▶ _EXERCISE DATA_
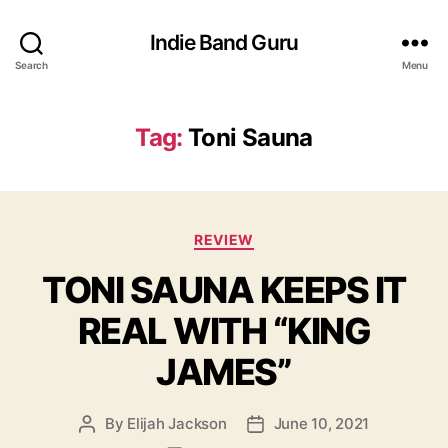
Indie Band Guru
Search
Menu
Tag:
Toni Sauna
C
REVIEW
a
TONI SAUNA KEEPS IT
t
e
REAL WITH “KING
g
o
JAMES”
r
i
e
By
Elijah Jackson
June 10, 2021
P
P
s
o
o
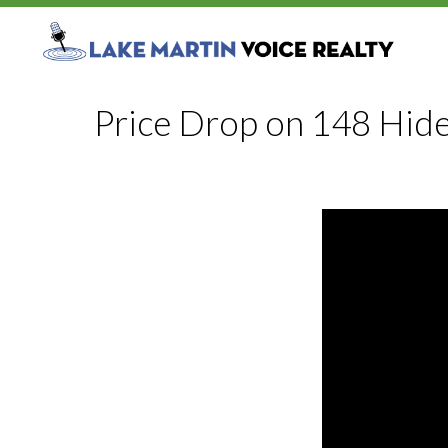
Price Drop on 148 Hid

▶ _TASK DETAILS_
Update the items above by changing every "Menu" to "Navigation", leaving everything else the same, and omit the pictures from your answer.

▶ _RESPONSE_
Indie Band Guru
Search
Navigation
Tag:
Toni Sauna
C
REVIEW
a
TONI SAUNA KEEPS IT
t
e
REAL WITH “KING
g
o
JAMES”
r
i
e
By
Elijah Jackson
June 10, 2021
P
P
s
o
o
Price Drop on 148 Hid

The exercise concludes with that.